Preferable, the value of p is 1.
In the above-mentioned steps (B), the method of calculating the degree of correlation between the term in any two query event comprises: by calculating the similarity of user's clauses and subclauses that click is visited to Query Result in new query event and the old query event, instead push away the degree of correlation between the term in the query event, its method is:
Sim ( S new , S old ) = Common ( S new . CDoc , S old . Cdoc ) Max ( S new . CDoc , S old . Cdoc )
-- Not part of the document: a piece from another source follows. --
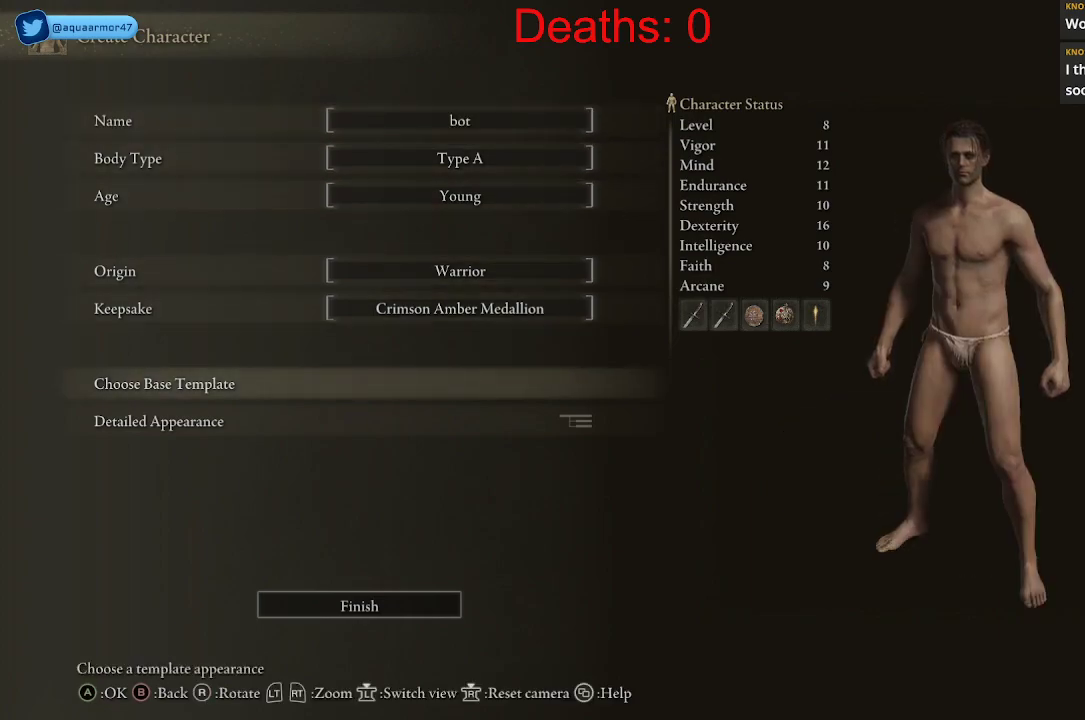
{"buttons": ["A"], "left_stick": "center", "right_stick": "center", "events": [[483, "A", "down"]]}
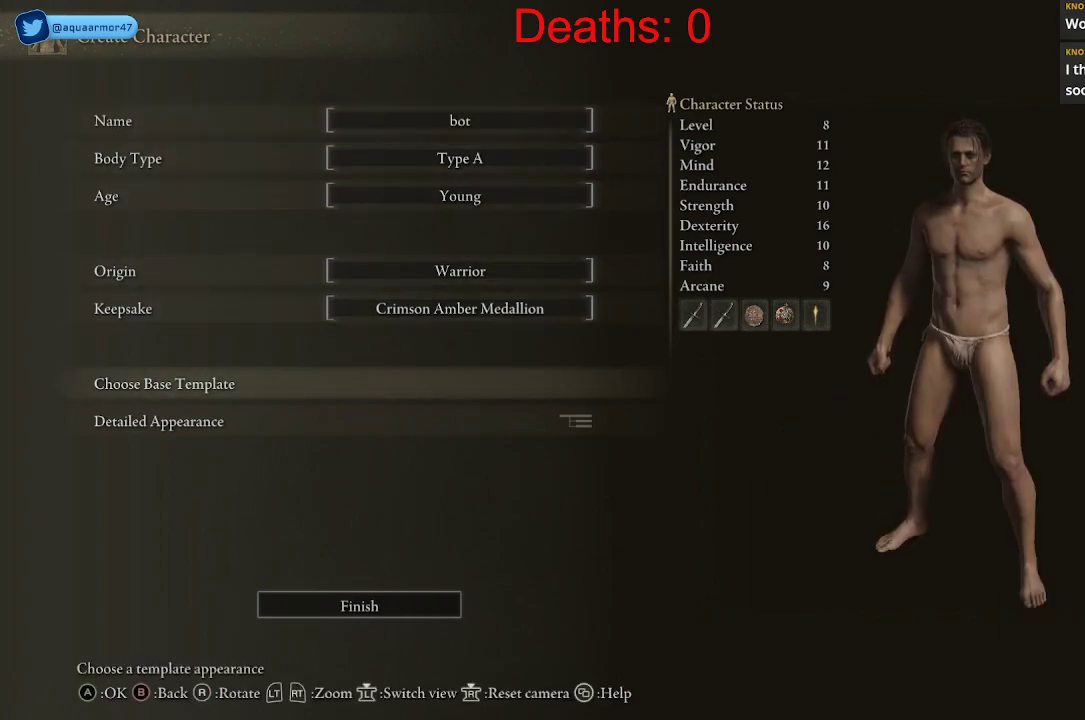
{"buttons": [], "left_stick": "center", "right_stick": "center", "events": [[133, "A", "up"]]}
Wherein, S NewBe new query event, S OldBe old query event, Sim (S NewS Old) be the similarity of user's clauses and subclauses that click is visited to Query Result in new query event and the old query event, S New.CDoc being illustrated in the ID that the user clicks the clauses and subclauses of visiting to Query Result in the new query event tabulates; S Old.Cdoc being illustrated in the ID that the user clicks the clauses and subclauses of visiting to Query Result in the old query event tabulates; Common (S New.CDoc, S Old.Cdoc) be the quantity of the clauses and subclauses that the user clicks in the Query Result of new query event and old query event, Max (S with identical ID New.CDoc, S Old.Cdoc) be the maximum that the user clicks the number of entries of visit in new query event and the old query event to Query Result.
If Sim is (S New, S Old) value surpass the threshold value of systemic presupposition, then further calculate the degree of correlation between the term in new query event and the old query event, its method is:
Weight ( W newi , W oldj ) = Sim ( S new , S old ) × OldWeight ( W newi , W oldj ) q × ( a - 1 ) + 1 a
Wherein, W NewiBe i the term of importing in the new query event, W OldjBe j the term of importing in the old query event, Weight (W Newi, W Oldj) be term W NewiWith W OldjThe degree of correlation, OldWeight (W Newi, W Oldj) be term W NewiWith W OldjThe old degree of correlation, OldWeight (W Newi, W Oldj) qValue be (0,1), q is the real number greater than zero, a is the natural number greater than 2.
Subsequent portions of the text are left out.